What I fail to understand is how anyone can make an argument against same-sex marriage on any grounds, religious or otherwise. I think the moralizing "traditional marriage" argument is ridiculous and wrong wrong wrong, but at least I've grown accustomed to the fact that when it comes to some religious institutions people don't seem to have any qualms about saying they're better or more worthy than other people. If you don't have the false judgmental security of "God on your side" (whatever that means), what is your excuse? Everyone should be outraged by this blatant discrimination, because that is what it is. And it scares me that so many people don't see it that way. It may seem like not that big a deal. It is just marriage, who cares? But if you claim you're against same-sex marriage for any reason, no matter how you rationalize it, you're really just saying that you think LGBTQ people are less than, that they don't deserve the same rights as everyone else. And we all know where that line of thinking leads.

First they came for the Communists,
and I didn’t speak up,
because I wasn’t a Communist.
Then they came for the Jews,
and I didn’t speak up,
because I wasn’t a Jew.
Then they came for the Catholics,
and I didn’t speak up,
because I was a Protestant.
Then they came for me,
and by that time there was no one
left to speak up for me.

~Rev. Martin Niemoller, 1945

Unless you think, as some people do, that equality is a Un-American , I find it hard to even wrap my mind around the outright discrimination implicit in denying same-sex couples the right to marry. Even more mind-boggling? The lying and coercion perpetrated by those opposed to gay marriage. You can bet your hat that if the "liberal elite" were trying to deny, I don't know, say, right-wing conservatives the right to marry each other, there would be an outcry of discrimination to beat the band. And rightfully so. Nevertheless, apparently, in the eyes of some, only certain (straight) people are equal in the eyes of the law.
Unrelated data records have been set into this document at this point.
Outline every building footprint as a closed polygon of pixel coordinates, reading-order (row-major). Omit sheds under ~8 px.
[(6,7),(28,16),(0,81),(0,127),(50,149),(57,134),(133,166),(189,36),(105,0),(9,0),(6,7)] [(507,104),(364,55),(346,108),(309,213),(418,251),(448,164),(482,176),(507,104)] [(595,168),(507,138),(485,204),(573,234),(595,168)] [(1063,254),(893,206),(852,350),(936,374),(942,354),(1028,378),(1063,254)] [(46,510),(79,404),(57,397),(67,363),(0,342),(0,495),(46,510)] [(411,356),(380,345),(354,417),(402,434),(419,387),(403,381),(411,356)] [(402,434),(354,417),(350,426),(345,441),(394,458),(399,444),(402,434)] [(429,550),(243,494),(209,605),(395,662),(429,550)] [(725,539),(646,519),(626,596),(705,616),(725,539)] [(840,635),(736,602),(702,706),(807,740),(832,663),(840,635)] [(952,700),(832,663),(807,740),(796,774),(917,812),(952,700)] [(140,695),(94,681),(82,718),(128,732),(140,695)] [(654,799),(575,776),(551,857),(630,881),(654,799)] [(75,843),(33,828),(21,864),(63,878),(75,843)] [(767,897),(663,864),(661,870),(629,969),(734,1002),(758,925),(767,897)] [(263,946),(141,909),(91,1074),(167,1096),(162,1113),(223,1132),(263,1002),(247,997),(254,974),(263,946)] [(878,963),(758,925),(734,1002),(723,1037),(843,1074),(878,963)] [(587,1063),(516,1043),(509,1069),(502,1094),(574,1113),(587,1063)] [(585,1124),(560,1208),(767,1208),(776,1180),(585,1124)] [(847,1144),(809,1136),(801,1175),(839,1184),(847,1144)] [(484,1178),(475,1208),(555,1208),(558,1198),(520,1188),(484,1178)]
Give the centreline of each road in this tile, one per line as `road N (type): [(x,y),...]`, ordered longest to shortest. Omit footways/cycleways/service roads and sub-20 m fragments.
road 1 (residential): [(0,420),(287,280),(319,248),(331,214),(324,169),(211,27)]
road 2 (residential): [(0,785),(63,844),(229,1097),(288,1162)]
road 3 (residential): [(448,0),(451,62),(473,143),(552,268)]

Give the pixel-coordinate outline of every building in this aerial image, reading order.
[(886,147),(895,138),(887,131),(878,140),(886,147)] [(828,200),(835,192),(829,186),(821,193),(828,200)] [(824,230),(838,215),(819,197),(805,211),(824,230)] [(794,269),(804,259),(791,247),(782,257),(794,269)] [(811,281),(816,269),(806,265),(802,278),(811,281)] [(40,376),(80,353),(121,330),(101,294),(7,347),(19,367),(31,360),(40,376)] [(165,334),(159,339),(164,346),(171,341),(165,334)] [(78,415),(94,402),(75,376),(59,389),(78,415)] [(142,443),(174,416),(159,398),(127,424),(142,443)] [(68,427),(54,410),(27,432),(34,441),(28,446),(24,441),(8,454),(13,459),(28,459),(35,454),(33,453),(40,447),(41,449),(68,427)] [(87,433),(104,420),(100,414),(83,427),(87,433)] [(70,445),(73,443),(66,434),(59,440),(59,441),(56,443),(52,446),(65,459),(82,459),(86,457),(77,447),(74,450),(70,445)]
California's a Proposition 8 (which would make same-sex marriage illegal) and Florida's Amendment 2(which would not only legally define marriage as between a man and woman, but also disenfranchise unmarried couples whether homosexual or heterosexual) are discriminatory and hateful. Why are these votes in California and Florida so important when we don't even live there? Because every statewide opposition to same-sex marriage is another blow to LGBTQ freedoms and rights across the country.

It does not matter if you're straight, gay, bisexual, or asexual. It does not matter if you never plan to get married, if you are hoping to get married one day in a big church with all the frills or if you married years ago at City Hall. We should all cry out in outrage against laws that seek to discriminate against a group of people, regardless of if they affect us personally or not.